Superexposição
Superexposição
Camila tem nove anos e um instagran administrado pela mãe. A mãe tem dois instagrans, um pessoal, em que posta fotos e textos sobre sua vida pessoal e outro profissional em que tem cem mil seguidores e posta fatos da sua vida diária e familiar. A maioria dos posts viraliza. Nestes três instagrans, Camila e Thales, seu irmão menor, também produzem conteúdo. Os reels e stories que eles participam, dirigidos pela mãe, são muito comentados e curtidos. A mãe dos dois ganha dinheiro ou monetiza, com a imagem dos filhos.
Ontem foi aniversário de Camila e não teve comemoração. Ela não quis. Gritou, chorando que não iria curtir a festa porque passaria o tempo todo tirando fotos e fazendo vídeos para a mãe postar. Este ano, ela não foi à festa junina da escola pelos mesmos motivos. Antes tentou negociar com a família para deixá-la ir sozinha, como a mãe teimou que iria, resolveu não participar. Camila e Thales são trabalhadores virtuais. A mãe não percebe. Continua fazendo o seu trabalho e usando os filhos para criar conteúdo e ganhar a vida.
Como Camila, existem milhões de crianças e adolescentes consumindo e produzindo conteúdo digital. Outros tempos, outros hábitos, outras formas de viver. As plataformas digitais mostram um mundo feliz, de gente sem problemas. As amizades são interações de curtidas ou comentários, sem presença física, sem conflitos. As conversas e debates esvaziaram. A informação está à mão. Para que estudar conteúdos escolares se podemos pesquisar na hora qualquer assunto com resposta pronta e confiável? Estamos delegando nossa memória para a máquina.
Esta geração é a primeira que convive com redes socias e sites de busca desde bebês. Estudiosos comportamentais advertem sobre a imprevisibilidade dos resultados desta inovação a longo prazo. Como serão os adultos daqui dez, vinte anos? Como será a produção de conhecimentos? É próprio do ser humano a capacidade de criar, inovar e resolver problemas e conflitos . Fazer isso depende da interação com o outro. Manteremos estas habilidades? E as relações afetivas, familiares e sociais?

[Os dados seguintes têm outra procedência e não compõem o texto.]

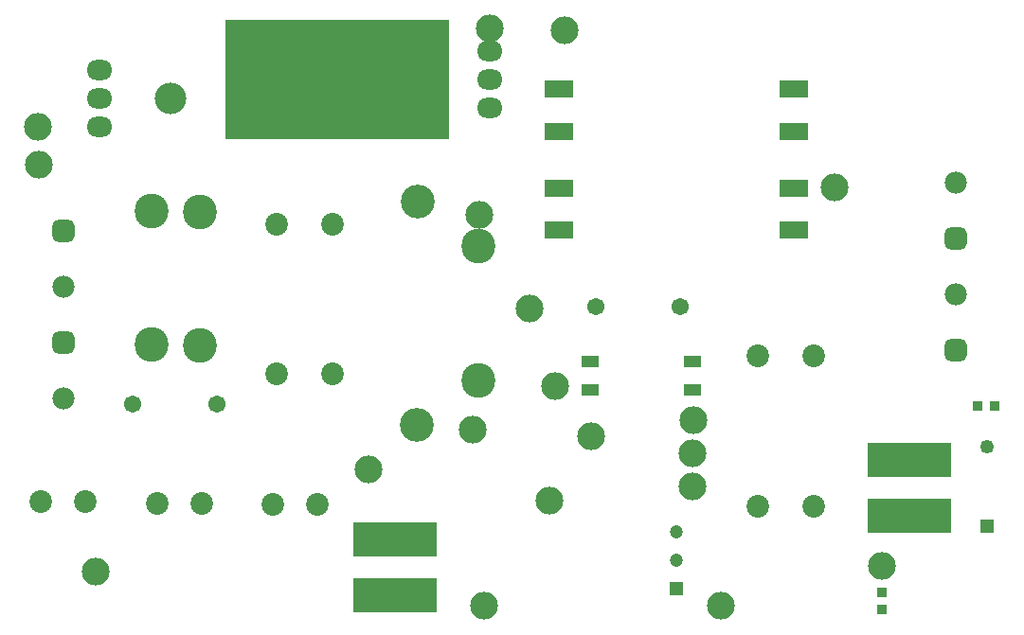
<source format=gbr>
%TF.GenerationSoftware,Altium Limited,Altium Designer,21.6.4 (81)*%
G04 Layer_Color=8388736*
%FSLAX43Y43*%
%MOMM*%
%TF.SameCoordinates,100B324C-8CEB-4A13-B8D1-7C84912F4746*%
%TF.FilePolarity,Negative*%
%TF.FileFunction,Soldermask,Top*%
%TF.Part,Single*%
G01*
G75*
%TA.AperFunction,TestPad*%
%ADD42R,1.200X1.200*%
%ADD43C,1.200*%
%ADD44R,1.250X1.250*%
%ADD45C,1.250*%
%TA.AperFunction,ComponentPad*%
%ADD92C,2.020*%
%TA.AperFunction,TestPad*%
%ADD93C,2.020*%
%ADD94C,2.489*%
%TA.AperFunction,ComponentPad*%
%ADD95C,3.020*%
%TA.AperFunction,TestPad*%
%ADD96C,1.544*%
%TA.AperFunction,ComponentPad*%
%ADD97C,2.489*%
%ADD98O,3.020X3.120*%
%TA.AperFunction,TestPad*%
G04:AMPARAMS|DCode=99|XSize=1.97mm|YSize=1.97mm|CornerRadius=0.497mm|HoleSize=0mm|Usage=FLASHONLY|Rotation=270.000|XOffset=0mm|YOffset=0mm|HoleType=Round|Shape=RoundedRectangle|*
%AMROUNDEDRECTD99*
21,1,1.970,0.975,0,0,270.0*
21,1,0.975,1.970,0,0,270.0*
1,1,0.995,-0.488,-0.488*
1,1,0.995,-0.488,0.488*
1,1,0.995,0.488,0.488*
1,1,0.995,0.488,-0.488*
%
%ADD99ROUNDEDRECTD99*%
%ADD100C,1.970*%
%ADD101O,2.306X1.798*%
%ADD102C,4.592*%
%TA.AperFunction,ComponentPad*%
%ADD103C,2.814*%
%ADD104O,2.306X1.798*%
%TA.AperFunction,NonConductor*%
%ADD142R,20.066X10.668*%
%TA.AperFunction,TestPad*%
%ADD143R,7.520X3.020*%
%ADD144R,0.920X0.870*%
%ADD145R,1.620X1.020*%
%ADD146R,2.520X1.520*%
%ADD147R,0.870X0.920*%
D42*
X60286Y3119D02*
D03*
D43*
Y5659D02*
D03*
Y8199D02*
D03*
D44*
X88036Y8769D02*
D03*
D45*
Y15869D02*
D03*
D92*
X28194Y10693D02*
D03*
X24194D02*
D03*
X29486Y22384D02*
D03*
X24486D02*
D03*
X17868Y10744D02*
D03*
X13868D02*
D03*
X7417Y10947D02*
D03*
X3417D02*
D03*
X24486Y35738D02*
D03*
X29486D02*
D03*
D93*
X67500Y10500D02*
D03*
X72500D02*
D03*
Y24000D02*
D03*
X67500D02*
D03*
D94*
X61722Y12294D02*
D03*
X47158Y28198D02*
D03*
X42062Y17404D02*
D03*
X48946Y11049D02*
D03*
X52603Y16789D02*
D03*
X3226Y44475D02*
D03*
X32741Y13792D02*
D03*
X49454Y21311D02*
D03*
X78613Y5159D02*
D03*
X64237Y1614D02*
D03*
X74371Y39065D02*
D03*
X8382Y4695D02*
D03*
X3293Y41097D02*
D03*
X61747Y18236D02*
D03*
X43025Y1602D02*
D03*
D95*
X37059Y17811D02*
D03*
X37109Y37786D02*
D03*
D96*
X11693Y19694D02*
D03*
X19193Y19669D02*
D03*
X53061Y28423D02*
D03*
X60561Y28398D02*
D03*
D97*
X50241Y53111D02*
D03*
X43580Y53238D02*
D03*
X42674Y36624D02*
D03*
X61722Y15265D02*
D03*
D98*
X42570Y21788D02*
D03*
Y33788D02*
D03*
X17678Y24886D02*
D03*
Y36886D02*
D03*
X13335Y36963D02*
D03*
Y24963D02*
D03*
D99*
X5500Y25171D02*
D03*
X5500Y35175D02*
D03*
X85234Y34497D02*
D03*
X85234Y24515D02*
D03*
D100*
X5500Y20171D02*
D03*
X5500Y30175D02*
D03*
X85234Y39497D02*
D03*
X85234Y29515D02*
D03*
D101*
X43557Y51232D02*
D03*
Y48692D02*
D03*
Y46152D02*
D03*
D102*
X23364Y48692D02*
D03*
D103*
X15037Y47015D02*
D03*
D104*
X8687Y44475D02*
D03*
Y47015D02*
D03*
Y49555D02*
D03*
D142*
X29968Y48691D02*
D03*
D143*
X35103Y2519D02*
D03*
Y7519D02*
D03*
X81077Y9667D02*
D03*
Y14667D02*
D03*
D144*
X78644Y1261D02*
D03*
Y2811D02*
D03*
D145*
X61674Y20904D02*
D03*
X52524Y23444D02*
D03*
X61674D02*
D03*
X52524Y20904D02*
D03*
D146*
X49774Y38989D02*
D03*
Y47829D02*
D03*
Y35229D02*
D03*
Y44069D02*
D03*
X70774Y38989D02*
D03*
Y35229D02*
D03*
Y44069D02*
D03*
Y47829D02*
D03*
D147*
X88701Y19474D02*
D03*
X87151D02*
D03*
%TF.MD5,df521896243db1b20669118ee5d145dd*%
M02*

</source>
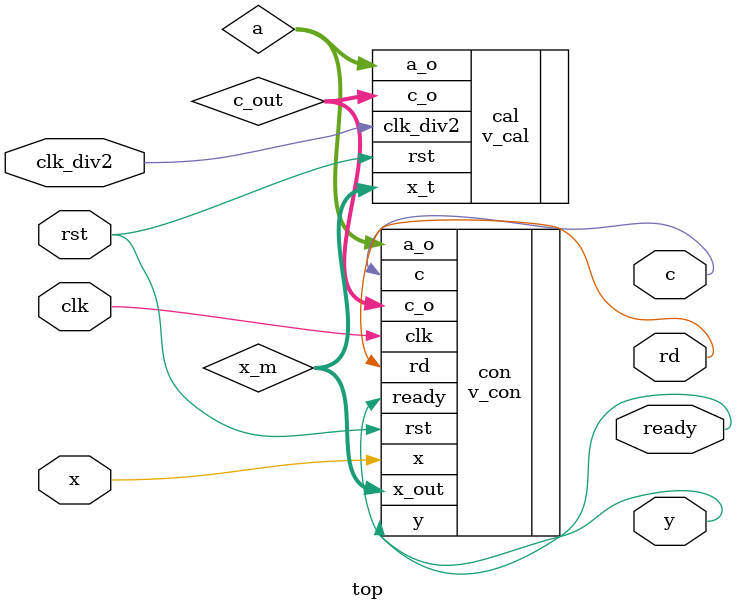
<source format=v>
`timescale 1ns / 1ps


module top(
   input clk,
	input clk_div2,
	input rst,
	input x,
	output y,
	output c,
	output rd,           //Ö¸Ê¾ÓÐÐ§ÊäÈëµÄÆðÊ¼
	output ready         //Ö¸Ê¾ÓÐÐ§Êä³öµÄÆðÊ¼
    );
	 
wire[13:0] a;
wire[6:0] c_out;
wire[13:0] x_m;

v_con  con(.clk(clk),
           .rst(rst),
			  .x(x),
			  .x_out(x_m),
			  .a_o(a),
			  .c_o(c_out),
			  .y(y),
			  .c(c),
			  .rd(rd),
			  .ready(ready)
			  );

v_cal  cal(.clk_div2(clk_div2),
           .rst(rst),
			  .x_t(x_m),
			  .a_o(a),
			  .c_o(c_out)
			  );

endmodule

</source>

Camila e Thales são vítimas de sua família que não percebem que a conexão excessiva e a superexposição nas mídias, caracterizam também abandono, muitas vezes dentro de casa e debaixo dos nossos olhares. Estamos criando crianças ansiosas, obesas, anestesiadas, incapazes de gerenciar frustações. Precisamos rever atitudes, repensar estratégias educacionais e sociais para interromper essa realidade.